Here we go with another round of Seven Scripts for your reading pleasure!
Remember, this shouldn’t be thought of as a “best of” list, but rather, which scripts J.T. thought would most help aspiring writers better understand the process and craft of screenwriting.
Seven scripts. Seven days. Check ‘em out and dare to become a better writer in a week.
1. Alien (Walter Hill draft)
Hill’s unique, staccato style burns imagery directly into the reader’s brain. A cold, but scorching fast-paced must read.
2. Aliens
For such a legendary taskmaster and technocrat, James Cameron is a romantic at heart, and the plots of every one of his screenplays bear this out by revolving around issues of love and loss. With its surrogate human mother vs. alien mother subplot, Aliens is no exception. Throughout, Cameron’s uses short, novelesque descriptions to enhance his action and blue collar characters and effectively weld them to a plot that escalates with every turn of the page. There’s a reason this script makes many screenwriter’s top-ten lists — it’s damn good. Along with Jeb Stuart and Steven E. de Souza’s Die Hard, Aliens is still one of the great blueprints for the modern action screenplay.
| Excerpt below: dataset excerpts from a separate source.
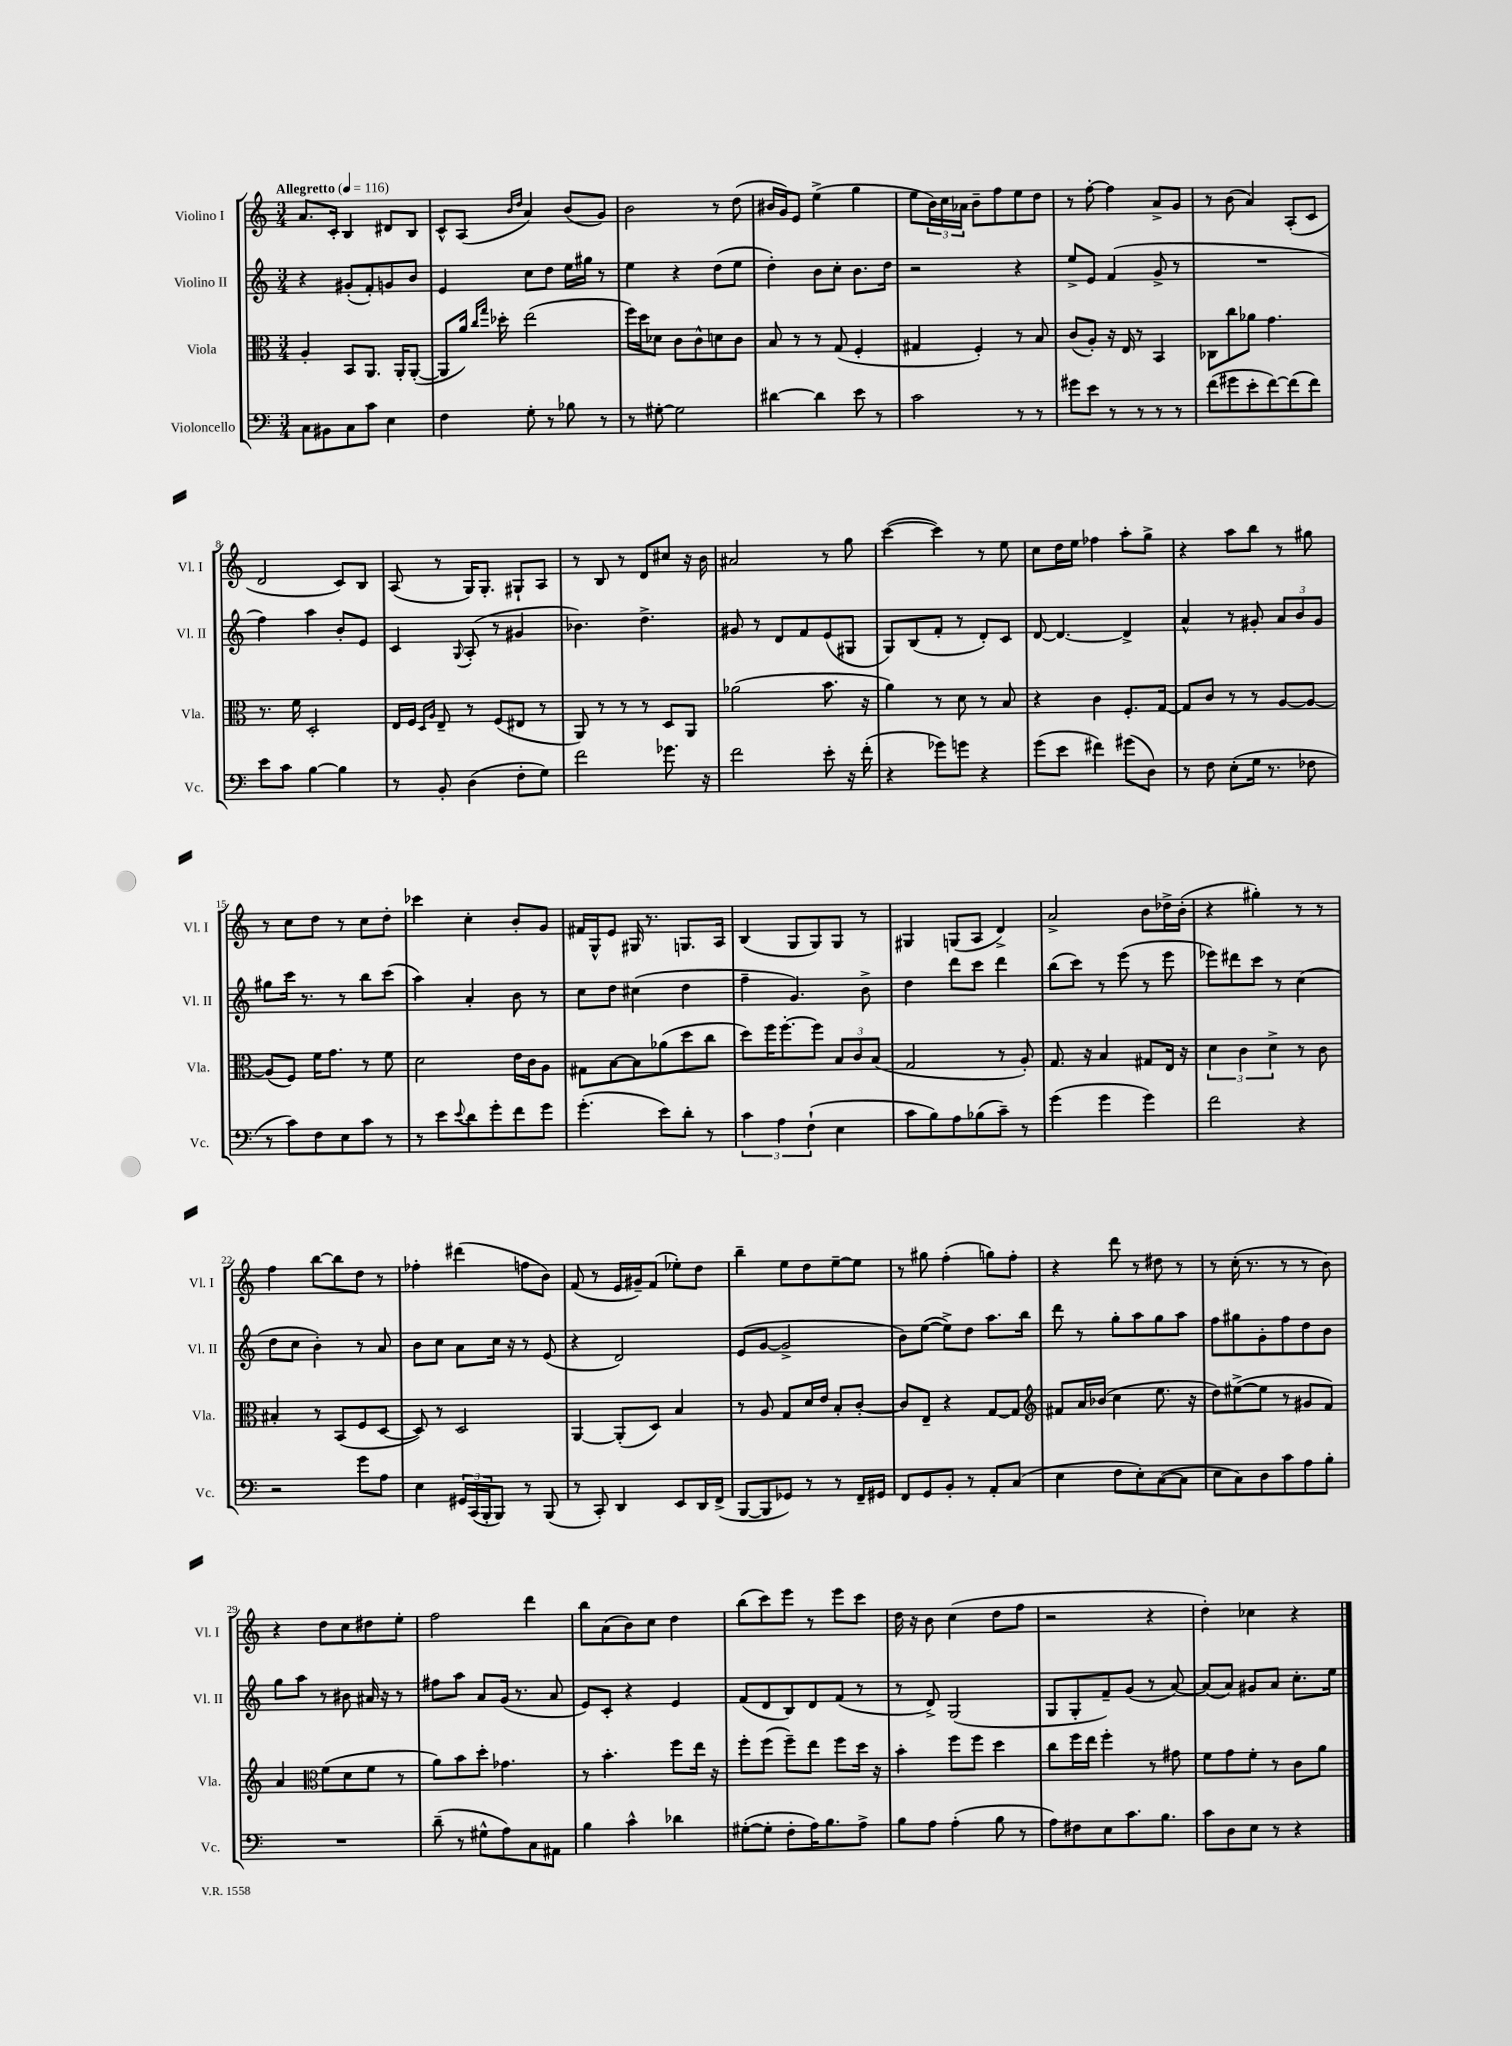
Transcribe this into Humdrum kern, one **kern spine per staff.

**kern	**kern	**kern	**kern
*staff4	*staff3	*staff2	*staff1
*clefF4	*clefC3	*clefG2	*clefG2
*k[]	*k[]	*k[]	*k[]
*M3/4	*M3/4	*M3/4	*M3/4
*MM116	*MM116	*MM116	*MM116
8C	4A'	4r	8.a
8BB#	.	.	.
.	.	.	16c'
8C	8BB	(8g#'	4B
8c	8.AA	8f')	.
4E	.	8g	8d#
.	16AA'	.	.
.	([8AA'	8b	8B
=	=	=	=
4F	8AA]	4e	8c^^
.	16a)	.	(8A
.	16qqcc	.	.
.	16qqgg	.	.
.	16dd-'	.	.
.	.	.	16qqb
.	.	.	16qqdd
8G'	(2ee	8cc	4a)
8r	.	8dd	.
8B-	.	16ee	(8b
.	.	16gg#	.
8r	.	8r	8g)
=	=	=	=
8r	16ff)	4ee	2b
.	16dd	.	.
[8G#'	8d-	.	.
2G#]	8c	4r	.
.	8c^^	.	.
.	8d	(8dd	8r
.	8c	8ee	(8dd
=	=	=	=
[4d#	8B	4dd')	16b#
.	.	.	16g)
.	8r	.	8e
4d#]	8r	8b	(4ee^
.	(8G	8cc'	.
8e	4F'	8.b	4gg
8r	.	.	.
.	.	16dd	.
=	=	=	=
2c	4G#	2r	8ee
.	.	.	24b)
.	.	.	24cc
.	.	.	24a-
.	4F')	.	8b~
.	.	.	8ff
8r	8r	4r	8ee
8r	8B	.	8dd
=	=	=	=
8g#	(8c	8ee^	8r
8e	8A')	8e	[8ff'
8r	16r	(4f	4ff]
.	16E	.	.
8r	8r	.	.
8r	4BB	8g^	8a^
8r	.	8r	8g
=	=	=	=
(8f	8C-	2.r	8r
8g#	8cc	.	(8b
8e'	8a-	.	4a)
[8f)	4.g	.	.
(8f]	.	.	(8A'
8f)	.	.	8c
=	=	=	=
8e	8.r	4ff)	2d
8c	.	.	.
.	16f	.	.
[4B	2D'	4aa	.
4B]	.	8b'	8c)
.	.	8e	8B
=	=	=	=
8r	16E	4c	(8A
.	16F	.	.
.	16qqD	.	.
.	16qqA	.	.
8BB'	8E~	.	8r
.	.	8qqG	.
(4D	8r	(8A'	16G)
.	.	.	8.G'
.	(8F	8r	.
8F'	8E#	4g#	8G#`
8G)	8r	.	8A
=	=	=	=
2f	8AA)	4.b-)	8r
.	8r	.	8B
.	8r	.	8r
.	8r	4.dd^	8d
8.g-	8D	.	8cc#
.	8AA	.	16r
16r	.	.	16b
=	=	=	=
2f	(2a-	8g#	2a#
.	.	8r	.
.	.	8d	.
.	.	8f	.
8e'	8.b	(8e	8r
16r	.	8G#	8gg
(16f'	16r	.	.
=	=	=	=
4r	4a)	8G)	([4ccc
.	.	(8B	.
8g-)	8r	8f'	4ccc])
8g	8d	8r	.
4r	8r	8d')	8r
.	8B	8c	8ee
=	=	=	=
(8g	4r	[8d	8cc
8e	.	4.d_	16dd
.	.	.	16ee
4f#)	4c	.	4ff-
(8g#	8.F'	4d^]	8aa'
8D)	.	.	8gg^
.	[16G	.	.
=	=	=	=
8r	8G]	4a^^	4r
8F	8c	.	.
(8E'	8r	8r	8aa
16G	8r	8g#'	8bb
8.r	.	.	.
.	[8A	12a	8r
.	.	12b	.
8F-	8A_	.	8gg#
.	.	12g#	.
=	=	=	=
8r	(8A]	8gg#	8r
8c)	8F)	16ccc	8cc
.	.	8.r	.
8F	16f	.	8dd
.	8.g	.	.
8E	.	8r	8r
8c	8r	8bb	8cc
8r	8f	(8ccc	8dd'
=	=	=	=
8r	2d	4aa)	4ccc-
8e	.	.	.
8qqe	.	.	.
8d	.	4a'	4cc'
8g'	.	.	.
8f	16e	8b	8b'
.	16c	.	.
8g	8A	8r	8g
=	=	=	=
(4.g'	8G#	8cc	16f#
.	.	.	16G^^
.	[8B	8dd	8e
.	8B]	(4cc#	16G#
.	.	.	8.r
8e)	(8a-	.	.
8d'	8dd	4dd	8.G
8r	8cc	.	.
.	.	.	16A
=	=	=	=
6c	8dd)	4ff~	(4B
.	16ff	.	.
6A	.	.	.
.	[8.ff'	.	.
.	.	4.g)	8G
(6F`	.	.	.
.	8ff]	.	8G)
4E	12B	.	8G
.	12c	.	.
.	.	8b^	8r
.	(12B	.	.
=	=	=	=
8c	2G	4dd	4G#
8B)	.	.	.
8A	.	8ddd	(8G
(8B-	.	8ccc	8A
8c~)	8r	4ddd	4d^)
8r	8A')	.	.
=	=	=	=
(4g	8.G	(8bb	2a^
.	.	8ccc)	.
.	16r	.	.
4g	4B	8r	.
.	.	(8eee	.
4g)	8G#	8r	8b
.	16E	8eee	16dd-^
.	16r	.	(16b'
=	=	=	=
2f	6d	8eee-)	4r
.	.	8ddd#	.
.	6c	.	.
.	.	8ccc	4gg#')
.	6d^	.	.
.	.	8r	.
4r	8r	(4cc	8r
.	8c	.	8r
=	=	=	=
2r	4B#'	8dd	4ff
.	.	8cc	.
.	8r	4b')	[8bb
.	(8BB	.	8bb]
8g	8F	8r	8dd
8A	[8D	8a	8r
=	=	=	=
4E	8D])	8b	4ff-'
.	8r	8cc	.
24GG#	2D	8a	(4ddd#
(24CC	.	.	.
24BBB'	.	.	.
8BBB)	.	16cc	.
.	.	16r	.
8r	.	8r	8ff
(8BBB	.	(8e	8b)
=	=	=	=
8r	[4AA	4r	(8f
8CC')	.	.	8r
4DD	(8AA']	2d)	16e
.	.	.	16g#~)
.	8D)	.	(8f
8EE	4B	.	8ee-')
16DD	.	.	8dd
(16FF^	.	.	.
=	=	=	=
[8BBB	8r	(8e	4bb~
8BBB]	8A	[8g	.
8GG-)	8G	2g^]	8ee
8r	16d	.	8dd
.	16e	.	.
8r	8B'	.	[8ee~
16FF~	[8c'	.	8ee]
16GG#	.	.	.
=	=	=	=
8FF	8c]	8b)	8r
8GG	8E~	([8ee	8gg#
8BB'	4r	8ee^])	(4ff'
8r	.	8dd	.
8AA'	[8G	8.aa	8gg)
(8C	8G]	.	8ff'
.	.	16bb	.
=	=	=	=
*	*clefG2	*	*
4E	8f#	8ddd	4r
.	16a	8r	.
.	(16b-	.	.
8F	4cc	8gg'	8ddd
8E')	.	8aa	8r
([8C	8.ee	8gg	8dd#
8C]	.	8aa	8r
.	16r	.	.
=	=	=	=
8E	8dd)	8ff	8r
8C)	([8ee#^	8gg#	(16cc'
.	.	.	8.r
8D	8ee#]	8g'	.
8c	8r	8ff	8r
8A	8g#	8dd	8r
8B'	8f)	8b	8b)
=	=	=	=
2.r	4a	8gg	4r
.	.	8aa	.
*	*clefC3	*	*
.	(8f	8r	8dd
.	8d	8b#	8cc
.	8f	16a#	8dd#
.	.	16r	.
.	8r	8r	8ee'
=	=	=	=
(8d~	8a)	8ff#	2ff
8r	8b	8aa	.
8G#^^	8dd'	8a	.
8A)	4.g-	(16g	.
.	.	8.r	.
8C	.	.	4ddd
8AA#	.	8a	.
=	=	=	=
4B	8r	8e)	8bb
.	4.b'	8c'	(8a
4c^^	.	4r	8b)
.	.	.	8cc
4d-	8ff	4e	4dd
.	16ee	.	.
.	16r	.	.
=	=	=	=
([8G#'	8ff'	(8f	(8bb
8G#']	(8ff	8d	8ccc)
8F'	8ff~)	8B)	8eee
16A)	8ee	8d	8r
8.B	.	.	.
.	8ff	(8f	8eee
8A^	16dd	8r	8ccc
.	16r	.	.
=	=	=	=
8B	4b'	8r	16dd
.	.	.	16r
8A	.	8d^)	8b
(4A'	8ff	(2G	(4cc
.	8ff	.	.
8B	4dd	.	8dd
8r	.	.	8ff
=	=	=	=
8A)	8cc	8G	2r
8F#	16ff	8G'	.
.	16ee	.	.
8E	4ff'	8f~)	.
8.c	.	(8g	.
.	8r	8r	4r
8.B	.	.	.
.	8g#	[8a)	.
=	=	=	=
8c	8f	(8a]	4dd')
8D	8g	8a)	.
8E	8f'	8g#	4cc-
8r	8r	8a	.
4r	8c	8.cc'	4r
.	8a	.	.
.	.	16ee	.
==	==	==	==
*-	*-	*-	*-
Editor’s Note: Alien and Aliens were casualties of the Twentieth Century Fox DMCA Request, so they’re not currently available here. Apologies.
3. Tootsie
As convoluted and whacky as the premise is, the writers ground its absurdity by thoughtfully spreading the wealth of the story among a host of eccentric characters with issues that matter to each and every one of them – and thus the reader. This isn’t just Michael/Dorothy’s story, but a great ensemble piece. Like Larry Gelbart’s own television version of M*A*S*H, Tootsie is one of the rare comedic screenplays that effectively manages to mix comedy with biting social commentary — and actually work.
In line with its roots, the script is overly descriptive and stagey, but that screwball comedy dialogue? Priceless.
Some movies are just so damn smart they sparkle. Up in the Air is one of them. Jason Reitman and Sheldon Turner working from Walter Kirn’s novel create three immensely narcissistic characters and then they do the impossible — they make us care about them. In my opinion, Reitman and Turner deserved the 2009 Academy Award for best screenplay adaption. Personally, I think they were robbed.
Horton Foote captures the grace, humanity, dignity, and yes the ugliness of the characters that reside in Harper Lee’s Pulitzer Prize winning novel. By no means is this a fancy, gin-upped Hollywood version of the book. Instead, Foote has enough sense to get out of the way and keep things simple. By doing so, he not only honors the source material, but allows its naturalistic dialogue to breathe and its compassionate heart to beat, thus imparting as much resonance to what isn’t said, as what is.
7. The Lord of the Rings Trilogy: The Fellowship of the Ring – The Two Towers – The Return of the King
By focusing on the humanity, love, and respect that our heroes share for one another, the screenwriters add depth to the epic Tolkien tale and give it to a human scale that readers can relate to and follow. An astounding adaptation of a truly unwieldy work.